In this regard, Gigabyte 3D is more friendly to the use than even Zalman 7000A. As the inquisitive reader recalls, the Zalman cooler is fastened to the board that should have assembly holes on the sides of the socket. And most motherboard manufacturers give up making the feature. Therefore, the cooler can be installed trouble-free on only a few motherboards (e.g. - Asus A7N8X rev2.0). Although many motherboards have assembly holes, you have to shorten Zalman 7000A cooler and the fastening clip (with a hack-saw :) to install it . Thus, in upgrading to the Socket 754 platform this cooler becomes useless.
Therefore, installation of the Gigabyte 3D cooler is very simple and performed without an issue. The only thing left is that the fastening clip for the SocketA platform does not have a fixed position, so the cooler might get fitted at a small warp. Example:
This is very easy to avoid - make the clip run right through the center of the socket.
As regards the fastening on the Socket 754, it is effected with a longer clip that has a plastic fixing lever. Finally, installation of the cooler on a Pentium4 is effected with two metal clips.
In fact, the fastening means if the only technical issue which makes Gigabyte 3D similar to the remaining coolers. In all the other respects, this is an absolutely unique creation :). Anyway, upon a closer look we see that Gigabyte engineers haven't created anything new.
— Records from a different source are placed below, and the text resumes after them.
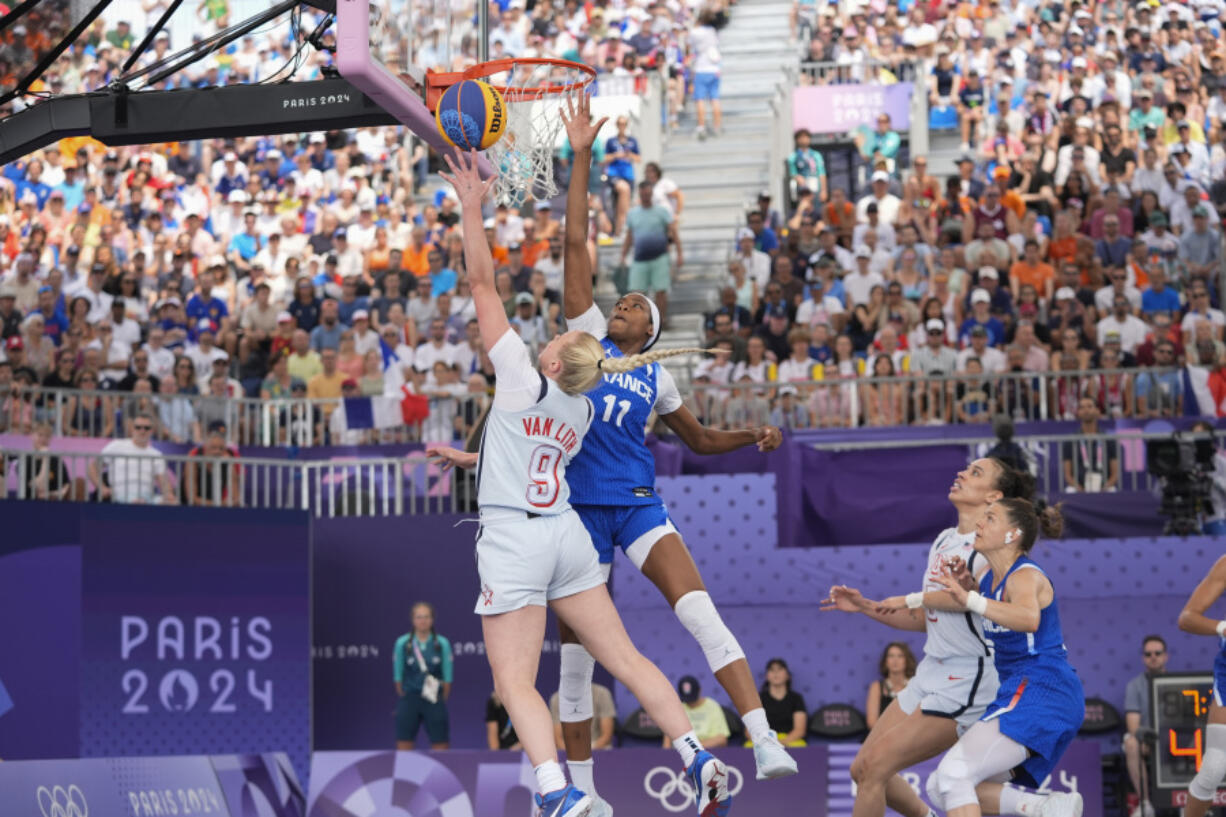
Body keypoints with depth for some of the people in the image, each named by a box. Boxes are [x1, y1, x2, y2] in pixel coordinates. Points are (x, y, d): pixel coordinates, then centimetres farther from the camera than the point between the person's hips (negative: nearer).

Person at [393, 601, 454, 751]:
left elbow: (448, 677, 3)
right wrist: (404, 699, 2)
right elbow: (398, 675, 4)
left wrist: (441, 701, 2)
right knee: (403, 747, -2)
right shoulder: (402, 643, 0)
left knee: (441, 746, -2)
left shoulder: (442, 644, 0)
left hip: (434, 700, 0)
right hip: (409, 697, 0)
Let's run through it step by step: the heat generated by the processor is intensely absorbed by the thoroughly polished copper base.
The processing quality of the base is 9/10. To prevent it from scratches, there is a sticker.
Then the heat is quickly transferred through two heat pipes. And the pipes are bent so that the heat is passed over to both ends (i.e., visually we see four pipes :). As a result, their efficiency goes up.
But the pipes themselves can't transfer heat to the ambient environment (very small surface area). So approximately 50 thin aluminum plates are put on the pipes thus repeatedly increasing the surface area. Therefore, the total mass of the cooler is small - merely 430 g. In fact, this allows transporting the CPU unit without removing the cooler (with Zalman 7000A, I did that very carefully).
However, the great surface area is not a guarantee of high efficiency. It's the heat conduction of the heat-pipe contact and the radiator fin that plays the big part. At that, we are in for a disappointment: the contact is "dry" - that is, no thermal paste is used.
So the design of GH-PCU21-VG(3D Cooler-Pro) cooler deserves a firm 4+.